Bu başlıkta yazı yazmak hem çok kolay hem de çok zor. Çünkü, başlığın içini dolduracak o kadar çok alt başlıklı konu var ki, hangisine yer vereceğini bile şaşırıyor insan.
Ankara’da 10 Ekim Barış Mitingi’ndeki katliamdan söz edeceğim yine…
Katliamın ardından kamu emekçilerine karşı soruşturma furyası başlatılmış. Ankara, Adana, Muş, Adıyaman, Mardin, Mersin, Antalya, Zonguldak, Balıkesir ve Bursa’da DİSK, KESK, TMMOB ve TTB’nin çağrısı ile düzenlenen eylem ve etkinliklere katılan kamu emekçileri hakkında soruşturmalar açıldı.
Heyhat, katliam yapanlar elini kolunu sallayarak geziyor, ama katliamı protesto edenler soruşturma ile yüzyüze.
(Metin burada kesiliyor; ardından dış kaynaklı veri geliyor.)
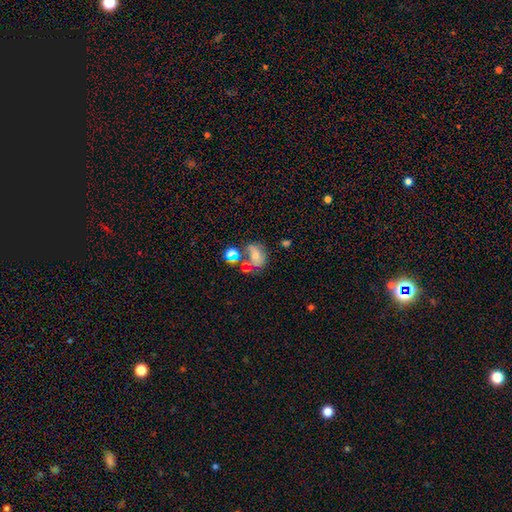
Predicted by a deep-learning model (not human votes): A smooth galaxy with no disk features (49%).

Vote fractions:
- Smooth or featured? smooth: 49% / featured or disk: 36% / star or artifact: 15%
- Merging? merger: 33% / none: 29% / major disturbance: 19% / minor disturbance: 18%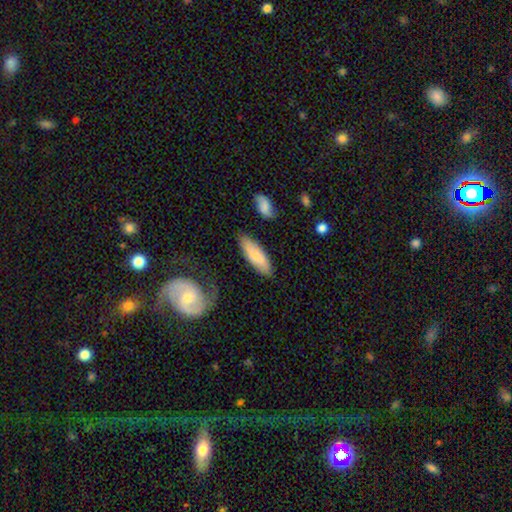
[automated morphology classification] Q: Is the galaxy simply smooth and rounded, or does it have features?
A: smooth — 77%.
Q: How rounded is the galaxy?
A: in between — 64%.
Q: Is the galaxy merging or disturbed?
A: none — 79%.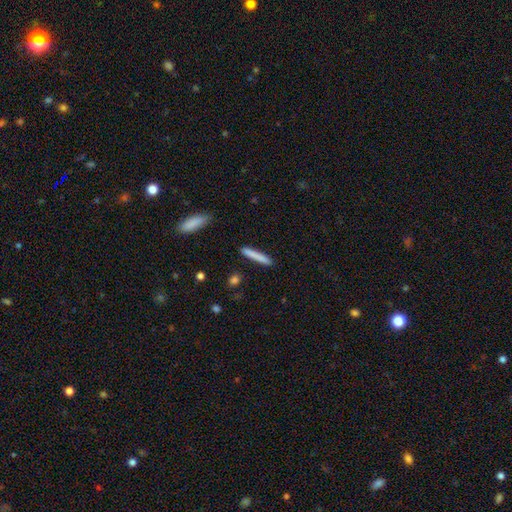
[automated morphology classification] Smooth or featured? Predicted: smooth (p=0.80). How rounded? Predicted: cigar-shaped (p=0.95). Merging? Predicted: none (p=0.90).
Belki de bir bölümü hapsedilecek.
Güç=Adalet dengesi işte tam da burada devreye giriyor. Gücün varsa (ki siyasi+ekonomik) adalet senin lehine işliyor demektir.
Büro Emekçileri Sendikası (BES) Genel Başkanı Fikret Aslan, bu soruşturmalara tepki göstererek, “Katliam yapmak serbest, katliama karşı eylem yapmak suç” ifadelerini kullanmış. O kadar doğru ve yerinde bir ifade ki, başka söze gerek yok.
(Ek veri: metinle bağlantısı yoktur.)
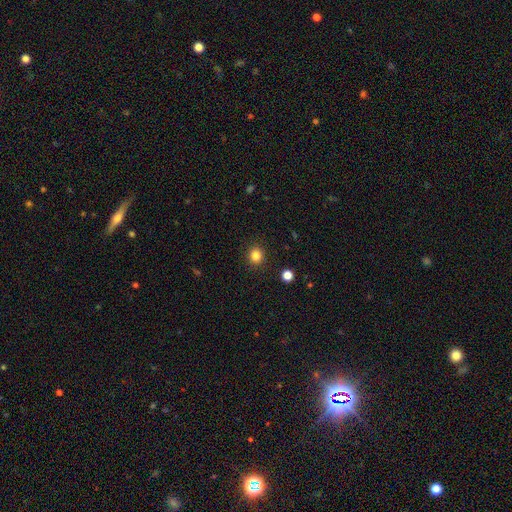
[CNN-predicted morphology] type=smooth (84%); roundness=round (89%); merging=none (92%).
Evet, 10 Ekim katliamı sonrasında katillerin peşine düşmek yerine katliamdan sağ kurtulanları suçlayanlar hangi tarafta olduklarını bir kez daha göstermişlerdir.
Aslan’ın da dediği gibi, 10 Ekim katliamı sonrası KESK, DİSK, TMMOB ve TTB’nin çağrısıyla yapılan eylem ve etkinliklerle ilgili adli ve idari baskı ve soruşturmalara her gün bir yenisi eklenmektedir.
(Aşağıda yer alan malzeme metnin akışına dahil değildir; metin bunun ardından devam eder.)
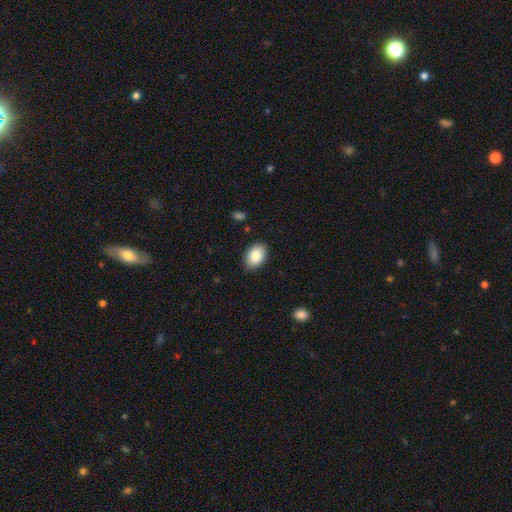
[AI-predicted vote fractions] Q: Smooth or featured?
A: smooth (85%); runner-up: featured or disk (8%)
Q: How rounded?
A: in between (87%); runner-up: round (12%)
Q: Merging?
A: none (86%); runner-up: minor disturbance (10%)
O yüzden de, ‘’Güç=Adalet’’ denklemi bu yaklaşımları doğrular.
Adalet yok ama güç gösterisi var…
Mesela;
Adana’da, İŞKUR İl Müdürlüğü’nde BES üyesi 25 kişiden savunma isteniyor.
Muş’ta onlarca kişiye adli soruşturma başlatılıyor.
Mardin’de, 11-12-13 Ekim’de yapılan basın açıklamaları ve yürüyüşlerle ilgili ayrı soruşturmalar başlatılıyor.
BES Bursa Şube Yönetim Kurulu üyeleri Aysun Torun ve Yavuz Bilir hakkında 12-13 Ekim grevine katıldıkları gerekçesiyle idari soruşturma başlatılıyor.
Adıyaman’da, BES Şube Sekreteri Abdurrahman Kılavuz ‘cumhurbaşkanına hakaret’ iddiasıyla gözaltına alınıyor ve adli soruşturması devam ediyor.
İşte, tam da Aslan’ın söylediği gibi AKP bir ‘güç sarhoşluğu’ yaşıyor. AKP, 1 Kasım seçimlerinden sonra ne yazık ki bu hastalığa yakalanmıştır.
Bu hastalığın tedavisi mümkündür, Türkiye’nin halkçı, ilerici, devrimci, sosyalist güçleri er ya da geç bu hastalığı tedavi edecektir.
Güç=Adalet paradigması ile hareket edenler, güç ellerinden alındığında (yani, günü geldiğinde) ihtiyaç duyacakları adaleti çok arayacaklar. Ama, o zaman iş işten geçmiş olacak.
Söz konusu paradigmanın, kentimiz açısından da önemi büyüktür.
Muhalif duruşları bertaraf etmek için hukuksuzluk içeren çok sayıda dava açılmış ve hukuka aykırı kararlarla insanlar korkutulmak istenmiştir. Bu süreç devam etmektedir. Hapis cezaları, para cezaları v.s
Güç=Adalet diyerek, ‘’demokrasi sadece güçlünün çıkarları için işler’’ gibi diktatör anlayışlarını topluma dayatmanın sınırı bir yere kadardır. O sınır aşıldığında neler yaşandığını kısa geçmişte hep birlikte gördük. Benzer karşı çıkışlar için gereken birikimin yeniden oluştuğunu söylemek de falcılık sayılmaz.
O yüzden, herkes ayağını denk almalı ve pozisyonunu yeni birikimlere yanıt verecek biçimde değiştirmeli, yenilemelidir.